DIE FURCHE: Was soll sich Ihrer Meinung nach bei den viel diskutierten Umlagen ändern?

Schellhorn: Die Kammerumlage 2 wurde vom früheren WKO-Präsidenten Rudolf Sallinger eingeführt, um notleidende Unternehmer temporär zu unterstützen. Es hätte ein Solidarbeitrag sein sollen. In einem ersten Schritt bräuchte es ab sofort eine neue Berechnungsgrundlage der Kammerumlage 2. Statt dem Bruttolohn soll der Nettolohn des Mitarbeiters dafür herangezogen werden. In absehbarer Zeit möchten wir als NEOS erreichen, dass die Kammerumlage 1 (KU1) und Kammerumlage 2 (KU2) abgeschafft werden.

DIE FURCHE: Sie sind gegen die Mitgliedschaft?

Schellhorn: Ich bin gegen die Pflichtmitgliedschaft und für den freien Wettbewerb. Wenn eine Organisation wie die Wirtschaftskammer die Leistungen für Unternehmer nicht erbringen kann, führt sie sich selbst ad absurdum. Das einzige Interesse der WKO besteht im Moment darin, ihre Pfründe zu sichern und Einnahmen aus den Umlagen zu bekommen. Ich war über zehn Jahre lang Präsident der Österreichischen Hoteliervereinigung. Das ist ein freiwilliger Zusammenschluss von über 1.400 Betrieben. Sie setzt sich für ihre Mitglieder ein. Das sollte die WKO auch tun.

DIE FURCHE: Einige Unternehmen weigern sich, die Umlagen zu zahlen. Dachten Sie auch schon in diese Richtung?

Schellhorn: Ja, ich dachte daran. Ich möchte es mit einer Firma versuchen und abwarten, ob ich von der WKO geklagt werde. Ich werde bis zum Europäischen Gerichtshof für Menschenrechte gehen. Denn niemand darf zu einer Mitgliedschaft gezwungen werden.

DIE FURCHE: Halten Sie die Sozialpartnerschaft für tot?

Schellhorn: Die Sozialpartnerschaft ist längst tot - nur weiß sie das noch nicht. Sie lebt von ihrer Funktion her noch immer im 20. Jahrhundert und scheint im 21. noch nicht angekommen zu sein. Ich bin kein Gegner der Sozialpartnerschaft. Sie soll weiterbestehen -aber in der Form einer effektiven Interessenvertretung auf Basis einer freiwilligen Mitgliedschaft. Als "Sozialpartnerschaft Neu" soll sie in Vertretung der Arbeitgeber und Arbeitnehmer die Löhne und Gehälter auch abschließen können.

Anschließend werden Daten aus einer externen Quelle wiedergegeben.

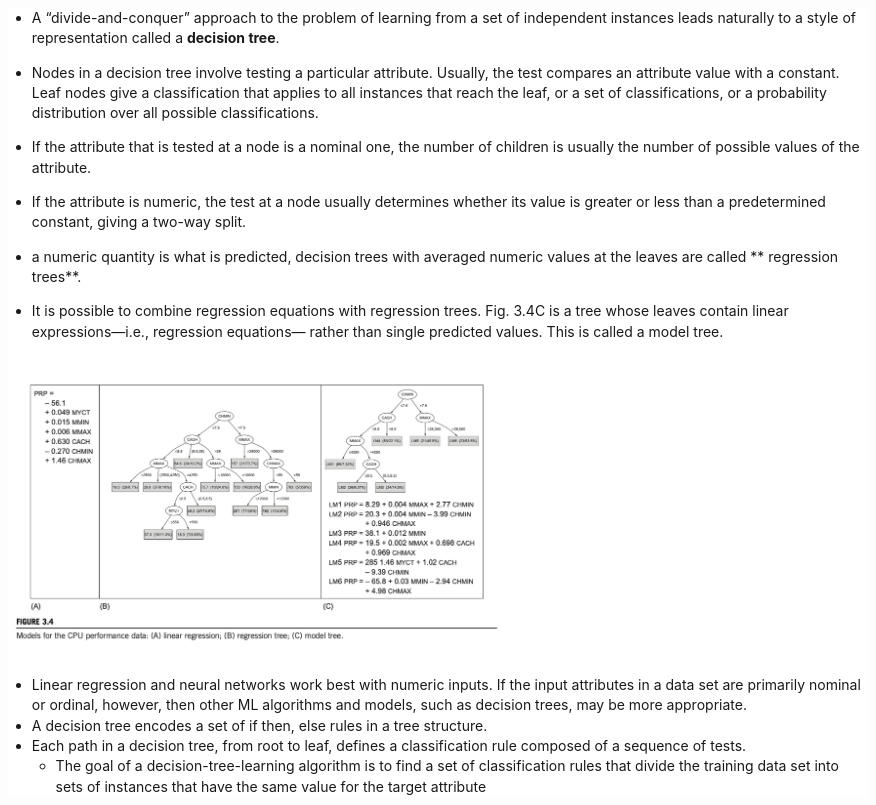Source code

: * A “divide-and-conquer” approach to the problem of learning from a set of independent instances leads naturally to a
  style of representation called a **decision tree**.

* Nodes in a decision tree involve testing a particular attribute. Usually, the test compares an attribute value with a
  constant. Leaf nodes give a classification that applies to all instances that reach the leaf, or a set of
  classifications, or a probability distribution over all possible classifications.

* If the attribute that is tested at a node is a nominal one, the number of children is usually the number of possible
  values of the attribute.
* If the attribute is numeric, the test at a node usually determines whether its value is greater or less than a
  predetermined constant, giving a two-way split.
* a numeric quantity is what is predicted, decision trees with averaged numeric values at the leaves are called **
  regression trees**.
* It is possible to combine regression equations with regression trees. Fig. 3.4C is a tree whose leaves contain linear
  expressions—i.e., regression equations— rather than single predicted values. This is called a model tree.

<img src="./img/2/8.png" alt="alt text" width="500" height="300">

* Linear regression and neural networks work best with numeric inputs. If the input attributes in a data set are
  primarily nominal or ordinal, however, then other ML algorithms and models, such as decision trees, may be more
  appropriate.
* A decision tree encodes a set of if then, else rules in a tree structure.
* Each path in a decision tree, from root to leaf, defines a classification rule composed of a sequence of tests.
    * The goal of a decision-tree-learning algorithm is to find a set of classification rules that divide the training
      data set into sets of instances that have the same value for the target attribute
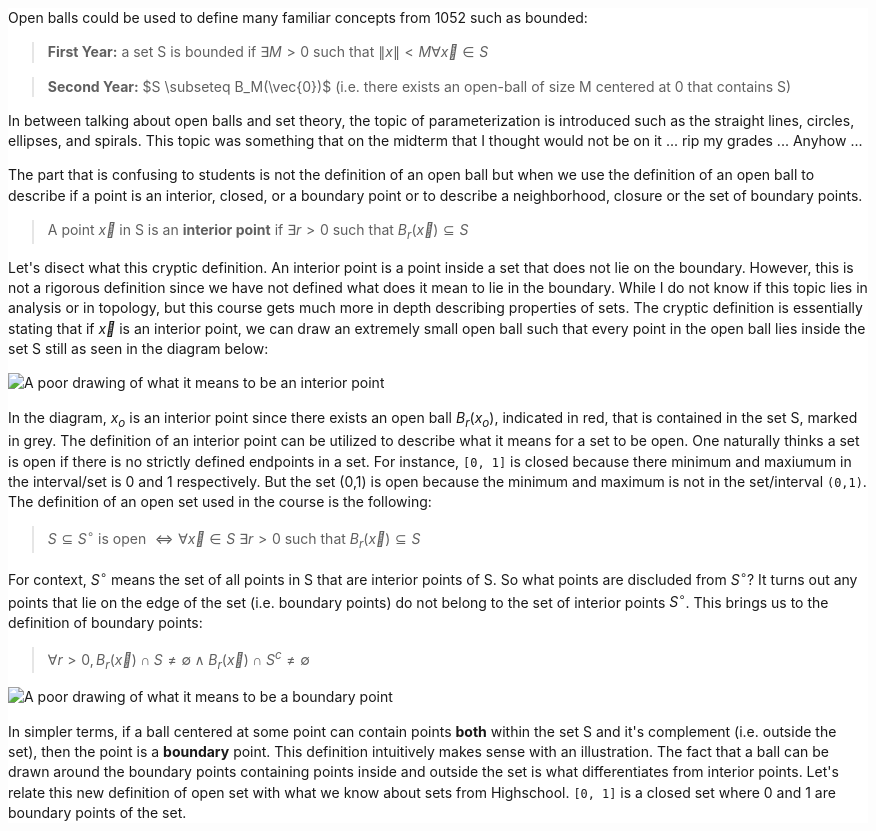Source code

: Open balls could be used to define many familiar concepts from 1052 such as bounded:

> <b>First Year:</b> a set S is bounded if $\exists M > 0$ such that $\|x\| < M \forall \vec{x}\in S$

> <b>Second Year:</b> $S \subseteq B_M(\vec{0})$ (i.e. there exists an open-ball of size M centered at 0 that contains S)

In between talking about open balls and set theory, the topic of parameterization is introduced such as the straight lines, circles, ellipses, and spirals. 
This topic was something that on the midterm that I thought would not be on it ... rip my grades ... Anyhow ...

The part that is confusing to students is not the definition of an open ball but when we use the definition of an open ball to describe if a point is an 
interior, closed, or a boundary point or to describe a neighborhood, closure or the set of boundary points.

> A point $\vec{x}$ in S is an <b>interior point</b> if $\exists r > 0$ such that $B_r(\vec{x})\subseteq S$ 

Let's disect what this cryptic definition. An interior point is a point inside a set that does not lie on the boundary. However, this is 
not a rigorous definition since we have not defined what does it mean to lie in the boundary. While I do not know if this topic lies in analysis or in 
topology, but this course gets much more in depth describing properties of sets. The cryptic definition is essentially stating that if $\vec{x}$ is an 
interior point, we can draw an extremely small open ball such that every point in the open ball lies inside the set S still as seen in the diagram below:

![A poor drawing of what it means to be an interior point](../assets/math-physics/handrawn-diagrams/math2000/interior-pt.jpg)

In the diagram, $x_o$ is an interior point since there exists an open ball $B_r(x_o)$, indicated in red, that is contained in the set S, marked in grey. The definition of an interior point can be utilized to describe what it means for a set to be open. One naturally thinks a set is open if there is no strictly defined endpoints in a set. For instance, `[0, 1]` is closed because there minimum and maxiumum in the interval/set is 0 and 1 respectively. But the set (0,1) is open because the minimum and maximum is not in the set/interval `(0,1)`. The definition of an open set used in the course is the following:

> $S \subseteq S^\circ$ is open $\iff \forall \vec{x}\in S$ $\exists r > 0$ such that $B_r(\vec{x})\subseteq S$

For context, $S^\circ$ means the set of all points in S that are interior points of S. So what points are discluded from $S^\circ$? It turns out any points that lie on the edge of the set (i.e. boundary points) do not belong to the set of interior points $S^\circ$. This brings us to the definition of boundary points:

> $\forall r > 0, B_r(\vec{x})\cap S\ne \emptyset \land B_r(\vec{x})\cap S^c \ne \emptyset$

![A poor drawing of what it means to be a boundary point](../assets/math-physics/handrawn-diagrams/math2000/boundary-pt.jpg)

In simpler terms, if a ball centered at some point can contain points **both** within the set S and it's complement (i.e. outside the set), then the point is a **boundary** point. This definition intuitively makes sense with an illustration. The fact that a ball can be drawn around the boundary points containing points inside and outside the set is what differentiates from interior points. Let's relate this new definition of open set with what we know about sets from Highschool. `[0, 1]` is a closed set where 0 and 1 are boundary points of the set. 
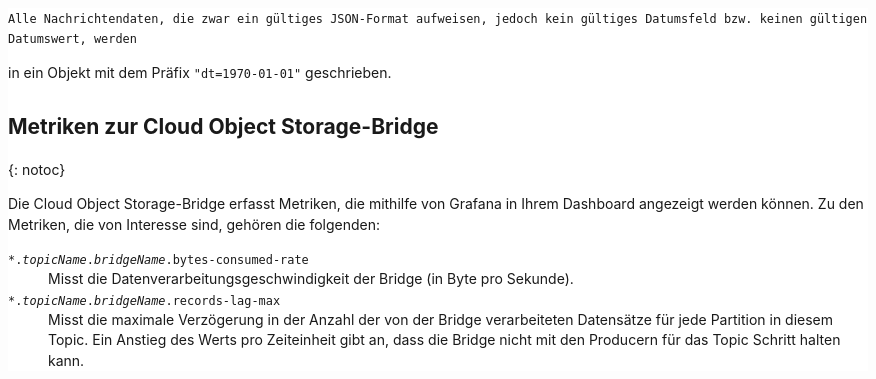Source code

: 	Alle Nachrichtendaten, die zwar ein gültiges JSON-Format aufweisen, jedoch kein gültiges Datumsfeld bzw. keinen gültigen Datumswert, werden
in ein Objekt mit dem Präfix `"dt=1970-01-01"` geschrieben.

## Metriken zur Cloud Object Storage-Bridge
{: notoc}

Die Cloud Object Storage-Bridge erfasst Metriken, die mithilfe von Grafana in Ihrem Dashboard angezeigt werden können. Zu den Metriken, die von Interesse sind, gehören die folgenden:
<dl>
<dt><code>*.<var class="keyword varname">topicName</var>.<var class="keyword varname">bridgeName</var>.bytes-consumed-rate</code></dt>
<dd>Misst die Datenverarbeitungsgeschwindigkeit der Bridge (in Byte pro Sekunde).</dd>
<dt><code>*.<var class="keyword varname">topicName</var>.<var class="keyword varname">bridgeName</var>.records-lag-max</code></dt>
<dd>Misst die maximale Verzögerung in der Anzahl der von der Bridge verarbeiteten Datensätze für jede Partition
in diesem Topic. Ein Anstieg des Werts pro Zeiteinheit gibt an, dass die Bridge nicht mit den Producern
für das Topic Schritt halten kann.</dd>
</dl>
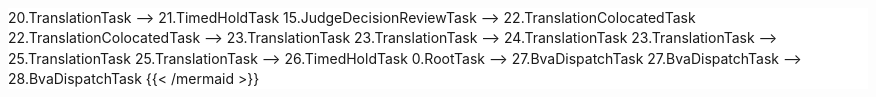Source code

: 20.TranslationTask --> 21.TimedHoldTask
15.JudgeDecisionReviewTask --> 22.TranslationColocatedTask
22.TranslationColocatedTask --> 23.TranslationTask
23.TranslationTask --> 24.TranslationTask
23.TranslationTask --> 25.TranslationTask
25.TranslationTask --> 26.TimedHoldTask
0.RootTask --> 27.BvaDispatchTask
27.BvaDispatchTask --> 28.BvaDispatchTask
{{< /mermaid >}}


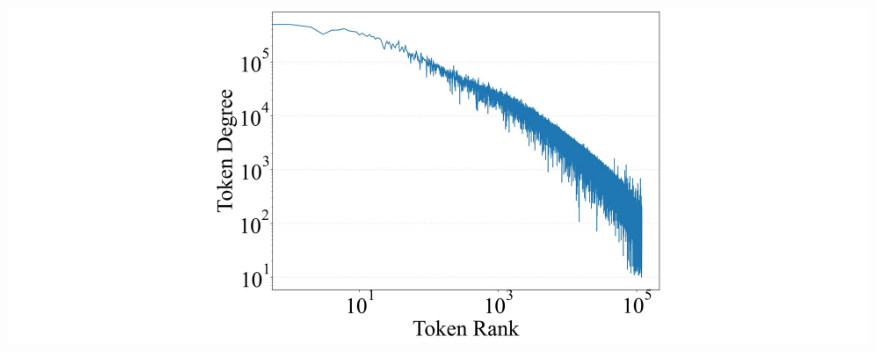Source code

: <img src="/images/2510.08203/gemma-9b-5M-token_degree_20.jpg" alt="" style="width:85%; max-width:450px; margin:auto; display:block;">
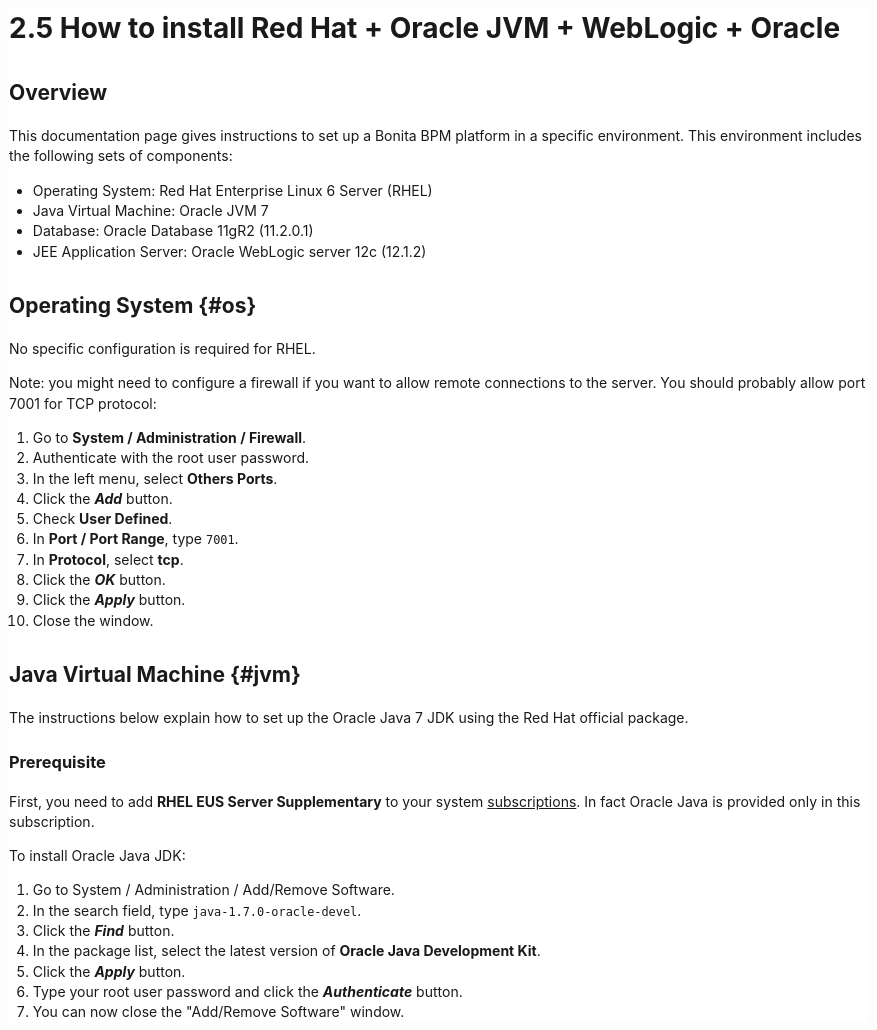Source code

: 
2.5 How to install Red Hat + Oracle JVM + WebLogic + Oracle
===========================================================

Overview
--------

This documentation page gives instructions to set up a Bonita BPM platform in a specific environment. This environment
includes the following sets of components:

-   Operating System: Red Hat Enterprise Linux 6 Server (RHEL)
-   Java Virtual Machine: Oracle JVM 7
-   Database: Oracle Database 11gR2 (11.2.0.1)
-   JEE Application Server: Oracle WebLogic server 12c (12.1.2)

Operating System {#os}
----------------

No specific configuration is required for RHEL.

Note: you might need to configure a firewall if you want to allow remote connections to the server. You should
probably allow port 7001 for TCP protocol:

1.  Go to **System / Administration / Firewall**.
2.  Authenticate with the root user password.
3.  In the left menu, select **Others Ports**.
4.  Click the ***Add*** button.
5.  Check **User Defined**.
6.  In **Port / Port Range**, type `7001`.
7.  In **Protocol**, select **tcp**.
8.  Click the ***OK*** button.
9.  Click the ***Apply*** button.
10. Close the window.

Java Virtual Machine {#jvm}
--------------------

The instructions below explain how to set up the Oracle Java 7 JDK using the Red Hat official package.

### Prerequisite

First, you need to add **RHEL EUS Server Supplementary** to your system
[subscriptions](https://access.redhat.com/site/documentation/en-US/Red_Hat_Subscription_Management/1/html/Subscription_Concepts_and_Workflows/index.html).
In fact Oracle Java is provided only in this subscription.

To install Oracle Java JDK:

1.  Go to System / Administration / Add/Remove Software.
2.  In the search field, type `java-1.7.0-oracle-devel`.
3.  Click the ***Find*** button.
4.  In the package list, select the latest version of **Oracle Java Development Kit**.
5.  Click the ***Apply*** button.
6.  Type your root user password and click the ***Authenticate*** button.
7.  You can now close the "Add/Remove Software" window.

Viele befürchten, dass mit dem Ende der Pflichtmitgliedschaft die Kammern an Schlagkraft verlieren werden.

Schellhorn: An Schlagkraft werden die Kammern durch die Freiwilligkeit nicht verlieren. Das ist nur ein Reflex, den einige befürchten. Wenn die Mitglieder spüren, dass sich die Kammern für sie einsetzen, werden sie als Interessenvertretung auch erfolgreich sein.

DIE FURCHE: Sie bezeichneten den aktuellen Wirtschaftskammer-Präsidenten Harald Mahrer unlängst als Staatskommissär der Regierung. Warum?

Schellhorn: Ich stelle fest, dass er heute nur das macht, was der Regierungschef am Ballhausplatz sagt, und nicht auf die Unternehmer hört. Ich brauche nur an seine sommerliche Aussage über den "nicht vorhandenen Fachkräftemangel" in Bezug auf die Abschiebepraxis der Regierung von Asyllehrlingen denken.

DIE FURCHE: Welche Schritte planen Sie als nächstes?

Schellhorn: Im Februar richten wir eine Whistleblower-Plattform namens "Wirtschaftskammer-Leaks" ein, weil wir wissen, dass es in den Innungen der WKO untergeordnete Vereine gibt. Diese werden nicht kontrolliert. In diesen wird derzeit viel Geld für den Wahlkampf der ÖVP gehortet. Das ist in unseren Augen aber eine versteckte Parteienfinanzierung, gegen die wir vorgehen werden.